The university has had to be very reactive to try and "unpick" the issues created by the policy changes, she says, and rather than wait for the teacher-assessed grades to be verified by Ucas, they are piecing together all the evidence supplied by students.

"What we are conscious of is the longer we wait for verifiable information, the longer we've got students that are at a loose end and don't know what's happening. And that, of course, creates a huge amount of anxiety."

She says the challenge is that offers are not straightforward decisions based on grades supplied by a computer. Instead, they have become "an individualised conversation with every applicant".

There had been suggestions that some universities would lose out on students because of their improved results, but Karen says that hasn't been the case at the University of Greenwich, adding that the "level of applicant traffic is similar to last year".

The issue of students withdrawing hasn't affected the University of Brighton either, says Carl Griffiths, head of recruitment at the university, who says there has been less movement than previous years.

He speculates that may be because students who applied in the main cycle will have already secured accommodation, "so moving universities now may be more disruptive during what is already a very challenging time".

The university has already started making verbal offers to students whose grades have gone up by relying on "formal communications from their schools", rather than wait for Ucas to confirm them, he says.

"We hope that this means that they will now be able to relax", he adds.

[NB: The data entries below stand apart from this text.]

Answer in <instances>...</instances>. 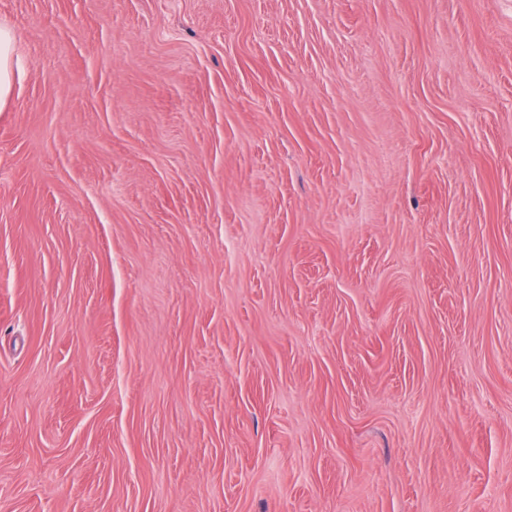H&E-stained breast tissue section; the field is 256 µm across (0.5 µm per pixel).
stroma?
<instances>
[{
  "label": "stroma",
  "mask_w": 512,
  "mask_h": 512,
  "mask_svg": "<svg viewBox=\"0 0 512 512\" xmlns=\"http://www.w3.org/2000/svg\"><path fill=\"white\" fill-rule=\"evenodd\" d=\"M0 512H512V0H0ZM15 33L6 26H0V108L11 99L18 72L15 67Z\"/></svg>",
  "instance_id": "obj_1"
}]
</instances>
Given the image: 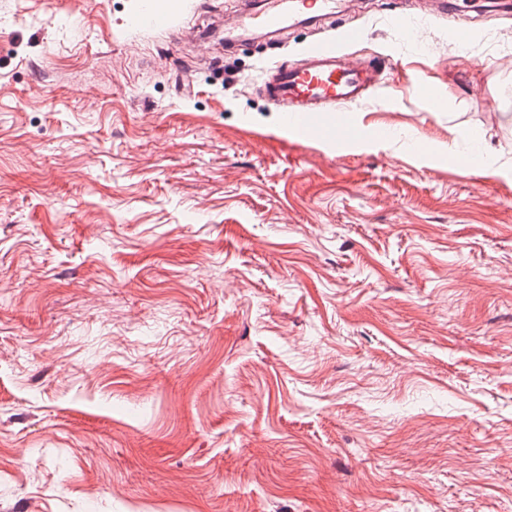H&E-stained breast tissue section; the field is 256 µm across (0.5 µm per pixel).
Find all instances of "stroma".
Listing matches in <instances>:
<instances>
[{"instance_id":"35a3bbf8","label":"stroma","mask_w":512,"mask_h":512,"mask_svg":"<svg viewBox=\"0 0 512 512\" xmlns=\"http://www.w3.org/2000/svg\"><path fill=\"white\" fill-rule=\"evenodd\" d=\"M160 2L0 0V512H512V0H336L333 138L259 91L313 27Z\"/></svg>"}]
</instances>
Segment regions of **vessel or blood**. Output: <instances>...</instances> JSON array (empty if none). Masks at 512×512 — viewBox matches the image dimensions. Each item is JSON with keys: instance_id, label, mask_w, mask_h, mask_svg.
Segmentation results:
<instances>
[{"instance_id": "1", "label": "vessel or blood", "mask_w": 512, "mask_h": 512, "mask_svg": "<svg viewBox=\"0 0 512 512\" xmlns=\"http://www.w3.org/2000/svg\"><path fill=\"white\" fill-rule=\"evenodd\" d=\"M335 0H259L256 10L224 31V43L234 47L249 30L278 31L295 18L312 11L314 19L326 17ZM379 66L352 61L342 44L328 39L310 43L301 63H275L260 85L261 93L279 112L281 127L305 135L332 125L343 108L367 101L381 87Z\"/></svg>"}]
</instances>
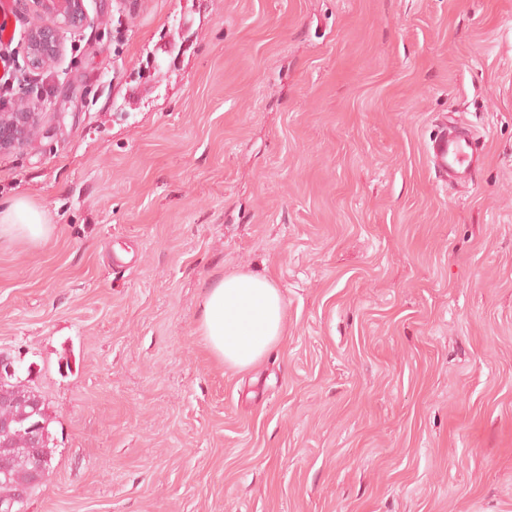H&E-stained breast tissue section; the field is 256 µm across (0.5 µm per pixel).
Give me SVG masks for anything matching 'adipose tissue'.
I'll list each match as a JSON object with an SVG mask.
<instances>
[{
	"label": "adipose tissue",
	"mask_w": 512,
	"mask_h": 512,
	"mask_svg": "<svg viewBox=\"0 0 512 512\" xmlns=\"http://www.w3.org/2000/svg\"><path fill=\"white\" fill-rule=\"evenodd\" d=\"M53 231L46 212L26 199L0 206V240L37 244ZM284 319L283 297L275 282L238 272L205 286L196 331L217 363L243 370L282 340Z\"/></svg>",
	"instance_id": "adipose-tissue-1"
}]
</instances>
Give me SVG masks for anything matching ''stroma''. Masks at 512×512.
I'll return each mask as SVG.
<instances>
[{"label": "stroma", "instance_id": "stroma-1", "mask_svg": "<svg viewBox=\"0 0 512 512\" xmlns=\"http://www.w3.org/2000/svg\"><path fill=\"white\" fill-rule=\"evenodd\" d=\"M0 153V350L53 417L28 512H512V0H85ZM485 142L466 185L436 120ZM269 276L254 368L196 332L211 279ZM26 103L18 104L13 112L0 113V152L23 148L33 137L40 112H31ZM55 229L45 211L25 198H16L0 205V240L37 244L47 240Z\"/></svg>", "mask_w": 512, "mask_h": 512}]
</instances>
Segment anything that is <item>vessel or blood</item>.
Masks as SVG:
<instances>
[{"label":"vessel or blood","instance_id":"vessel-or-blood-1","mask_svg":"<svg viewBox=\"0 0 512 512\" xmlns=\"http://www.w3.org/2000/svg\"><path fill=\"white\" fill-rule=\"evenodd\" d=\"M476 141L456 124L440 122L428 144V153L440 175L472 178L476 171Z\"/></svg>","mask_w":512,"mask_h":512}]
</instances>
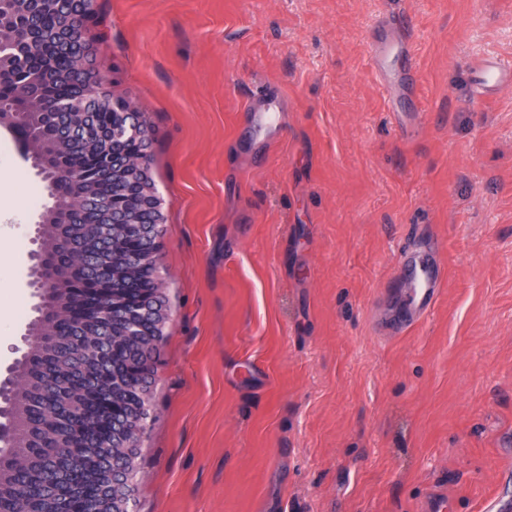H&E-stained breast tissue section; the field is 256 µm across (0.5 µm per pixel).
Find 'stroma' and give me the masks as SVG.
<instances>
[{
  "label": "stroma",
  "instance_id": "1",
  "mask_svg": "<svg viewBox=\"0 0 512 512\" xmlns=\"http://www.w3.org/2000/svg\"><path fill=\"white\" fill-rule=\"evenodd\" d=\"M97 62L152 124L172 320L132 512H482L512 466V0H98ZM406 14L416 84L375 33ZM276 107L275 129L246 107ZM44 185L0 155V380L38 302ZM441 267L390 322L399 249ZM375 65L379 73H382V69L385 67V63L393 56L411 55V45L408 40L398 43H381L375 46ZM476 84L486 97L503 87L512 86V63L494 58L484 59L474 69Z\"/></svg>",
  "mask_w": 512,
  "mask_h": 512
}]
</instances>
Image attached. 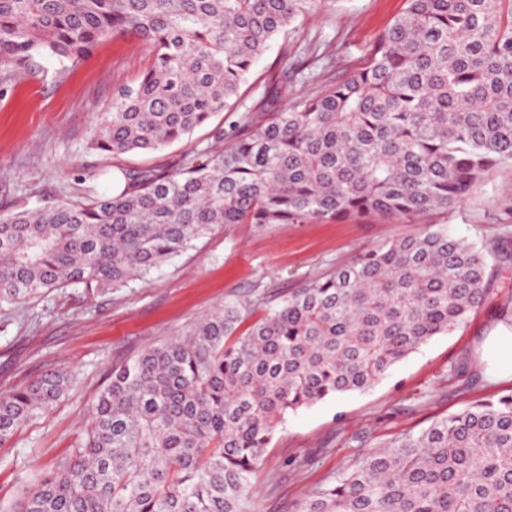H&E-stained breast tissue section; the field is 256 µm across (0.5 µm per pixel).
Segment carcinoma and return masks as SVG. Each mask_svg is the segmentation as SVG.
Segmentation results:
<instances>
[{
	"label": "carcinoma",
	"instance_id": "cac0c4a2",
	"mask_svg": "<svg viewBox=\"0 0 512 512\" xmlns=\"http://www.w3.org/2000/svg\"><path fill=\"white\" fill-rule=\"evenodd\" d=\"M366 67L173 170L126 169L118 193L0 209V303L122 288L222 224H308L453 210L512 171V0H405ZM325 0H0V95L41 57L72 64L132 35L152 61L94 124L104 156L154 152L236 103L253 65ZM512 232L443 225L354 255L267 308L231 300L112 367L75 455L16 512H248L284 417L371 387L492 290L512 317ZM72 375L0 393V447ZM302 512H512V395L479 400L363 455Z\"/></svg>",
	"mask_w": 512,
	"mask_h": 512
}]
</instances>
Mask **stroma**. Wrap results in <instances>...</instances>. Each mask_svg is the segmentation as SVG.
<instances>
[{"label": "stroma", "instance_id": "obj_1", "mask_svg": "<svg viewBox=\"0 0 512 512\" xmlns=\"http://www.w3.org/2000/svg\"><path fill=\"white\" fill-rule=\"evenodd\" d=\"M405 0H328L279 37L252 69L232 111L216 113L180 142L150 154L106 157L91 149L97 115L115 89L135 83L150 63L138 41L100 43L77 65L42 59L35 74L0 96V204L42 206L67 195L111 192L123 169L162 168L186 155L225 147L242 114L265 100L290 106L363 66L376 37ZM512 210V172L481 185L461 207L409 221L381 216L335 224H227L152 272L147 281L106 293L58 288L0 305V393L57 370L74 380L45 416L0 447V508L72 456L113 366L147 346L186 331L224 301H251L253 318L303 280L330 274L353 255L403 238L428 224L458 238L495 241L498 216ZM495 301L473 311L456 331L432 338L369 389L349 392L288 414L251 480L249 512H299L312 489L335 481L364 454L481 399L512 394L484 355L488 337L506 335Z\"/></svg>", "mask_w": 512, "mask_h": 512}]
</instances>
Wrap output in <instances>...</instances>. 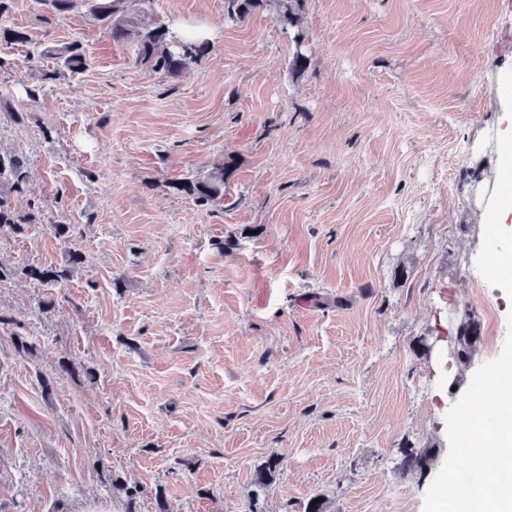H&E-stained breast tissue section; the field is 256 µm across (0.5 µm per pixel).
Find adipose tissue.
Masks as SVG:
<instances>
[{"mask_svg":"<svg viewBox=\"0 0 512 512\" xmlns=\"http://www.w3.org/2000/svg\"><path fill=\"white\" fill-rule=\"evenodd\" d=\"M499 164L493 177L479 181L477 190L487 222L499 237H512V97L498 99L493 125Z\"/></svg>","mask_w":512,"mask_h":512,"instance_id":"1","label":"adipose tissue"}]
</instances>
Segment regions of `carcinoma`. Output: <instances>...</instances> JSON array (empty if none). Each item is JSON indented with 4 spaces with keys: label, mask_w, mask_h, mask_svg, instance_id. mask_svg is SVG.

For universities which are already over-subscribed, offered a deferred place for 2021 is an option, although Prof Mark Goodwin, deputy vice chancellor at Exeter University, told Radio 4's today programme that would result in "knock-on implications" for students currently in Year 12.

However, he adds that his university was expecting fewer students to defer this year because of the coronavirus pandemic limiting options like gap years, so "overall there may not be that many more students deferring".

He adds that there should be some flexibility in the system "because this year and next year are years when there are fairly low numbers of 18-year-olds" compared to four or five years ago.